Outros documentos da época, diz o pesquisador, assinalam a estreita relação entre os clérigos e as práticas homoeróticas, adjetivadas então como “vícios de clérigos”. Detalhe significativo, sublinha o autor: há registros de que os dois frades, antes ou depois de suas relações homoeróticas, em uma ocasião ao menos, leram um poema de Bocage chamado Epístola a Marília. O texto apresenta a religião e a imagem do inferno como elementos de opressão política e moral.
Documentação impressa e manuscrita, utilizada nos órgãos de censura, são grandes aliadas do pesquisador. Ele conta que, para sua sorte, censores liam os romances publicados à época, discutiam e davam pareceres sobre o que poderia ou não ser publicado. “Essas análises viravam editais que proibiam os livros libertinos. Alguns eram proibidos em segredo, pois a própria censura reconhecia que editais poderiam estimular leitores a procurar por essas obras”, conta Villalta.

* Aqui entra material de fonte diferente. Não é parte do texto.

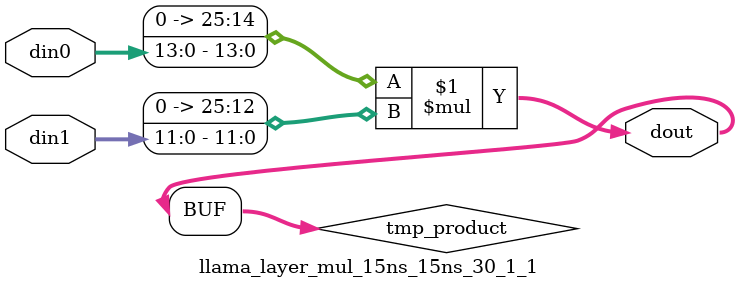
<source format=v>

`timescale 1 ns / 1 ps

 module llama_layer_mul_15ns_15ns_30_1_1(din0, din1, dout);
parameter ID = 1;
parameter NUM_STAGE = 0;
parameter din0_WIDTH = 14;
parameter din1_WIDTH = 12;
parameter dout_WIDTH = 26;

input [din0_WIDTH - 1 : 0] din0; 
input [din1_WIDTH - 1 : 0] din1; 
output [dout_WIDTH - 1 : 0] dout;

wire signed [dout_WIDTH - 1 : 0] tmp_product;
























assign tmp_product = $signed({1'b0, din0}) * $signed({1'b0, din1});











assign dout = tmp_product;





















endmodule

</source>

As tentativas de combate aos ideais libertinos, muitas vezes, faziam efeito contrário, portanto. Perseguido na época do Marquês de Pombal (1699-1782) por se opor à subordinação da Igreja aos interesses da coroa, o padre Teodoro de Almeida, nos 10 volumes de sua Recreação filosófica, obra publicada entre 1751 e 1800, pondera sobre os possíveis efeitos da publicação de críticas aos livros libertinos. “Poderia ser um tiro pela culatra”, resume Villalta. “Quando você critica, você divulga. Na medida em que se publicam em português as obras que discutem as ideias libertinas, publicadas em livros editados no exterior e em outros idiomas, as tornamos acessíveis para um público que não conhece línguas estrangeiras.”
Verdade seja dita: a Igreja, neste caso, acabou dando uma força. Pela riqueza de documentos disponíveis e pelos volumes e exemplares guardados nas gavetas da própria Inquisição, a história dos libertinos pode enfim agora ser recontada.